* **What the exercise asks**:
Copy out every line of the data that has the word "groups" somewhere in it.

* **Data for this exercise**:

--- START ---

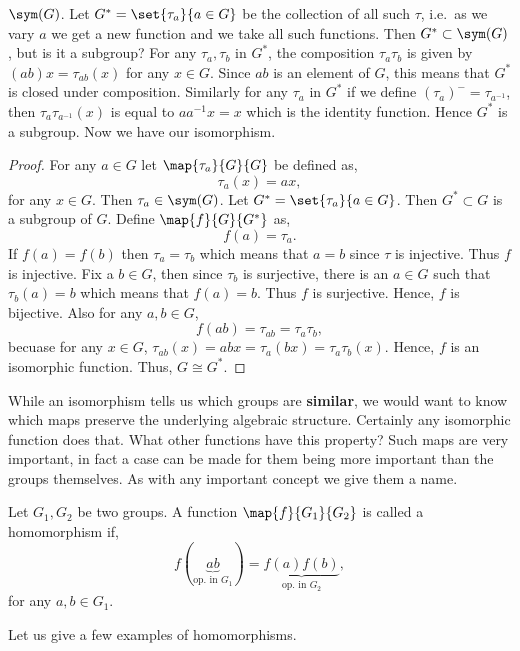 $\sym(G)$. Let $G^{\ast} = \set{\tau_{a}}{a\in G}$ be the collection of all such $\tau$, i.e.~as we vary $a$ 
we get a new function and we take all such functions. Then $G^{\ast} \subset \sym(G)$, but is it a subgroup?
For any $\tau_{a},\tau_{b}$ in $G^{\ast}$,
the composition $\tau_{a}\tau_{b}$ is given by $(ab)x = \tau_{ab}(x)$ 
for any $x \in G$. Since $ab$ is an element of $G$,
this means that $G^{\ast}$ is closed under composition. Similarly for any $\tau_{a}$ in $G^{\ast}$ if we
define ${(\tau_{a})}^{-} = \tau_{a^{-1}}$, then $\tau_{a}\tau_{a^{-1}}(x)$ is equal to $aa^{-1}x = x$ which is
the identity function. Hence $G^{\ast}$ is a subgroup. Now we have our isomorphism.
\begin{proof}
    For any $a \in G$ let $\map{\tau_{a}}{G}{G}$ be defined as,
    \[\tau_{a}(x) = ax,\]
    for any $x \in G$. Then $\tau_{a} \in \sym(G)$. Let $G^{\ast} = \set{\tau_{a}}{a\in G}$. Then $G^{\ast}
    \subset G$ is a subgroup of $G$. Define $\map{f}{G}{G^{\ast}}$ as,
    \[f(a) = \tau_{a}.\]
    If $f(a) = f(b)$ then $\tau_{a} = \tau_{b}$ which means that $a = b$ since $\tau$ is injective. Thus $f$
    is injective. Fix a $b
    \in G$, then since $\tau_{b}$ is surjective, there is an $a \in G$ such that $\tau_{b}(a) = b$ which means
    that $f(a) = b$. Thus $f$ is surjective. Hence, $f$ is bijective.
    Also for any $a,b \in G$,
    \[f(ab) = \tau_{ab} = \tau_{a}\tau_{b},\]
    becuase for any $x \in G$, $\tau_{ab}(x) = abx = \tau_{a}(bx) = \tau_{a}\tau_{b}(x)$. Hence, $f$ is an
    isomorphic function. Thus, $G\cong G^{\ast}$.
\end{proof}
While an isomorphism tells us which groups are \textbf{similar}, we would want to know which maps 
preserve the underlying algebraic structure. Certainly any isomorphic function does that. What other functions
have this property? Such maps are very important, in fact a case can be made for them
being more important than the groups themselves. As with any important concept we give them a name.
\begin{Definition}[name=Homomorphism]
    Let $G_1,G_2$ be two groups. A function \break{}$\map{f}{G_1}{G_2}$ is called a homomorphism if,
    \[f(\underbrace{ab}_{\text{op.~in $G_1$}}) = \underbrace{f(a)f(b)}_{\text{op.~in $G_2$}},\]
    for any $a,b \in G_1$. 
\end{Definition}
Let us give a few examples of homomorphisms.
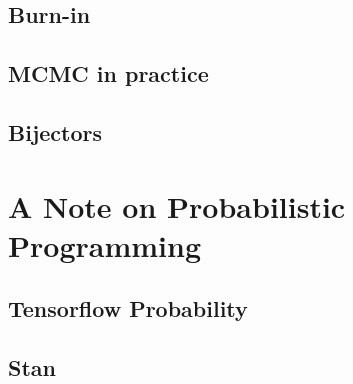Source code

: \subsection{Burn-in}

\subsection{MCMC in practice}

\subsection{Bijectors}

\section{A Note on Probabilistic Programming}
\subsection{Tensorflow Probability}
\subsection{Stan}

--- END ---

* **The answer**:
While an isomorphism tells us which groups are \textbf{similar}, we would want to know which maps 
being more important than the groups themselves. As with any important concept we give them a name.
    Let $G_1,G_2$ be two groups. A function \break{}$\map{f}{G_1}{G_2}$ is called a homomorphism if,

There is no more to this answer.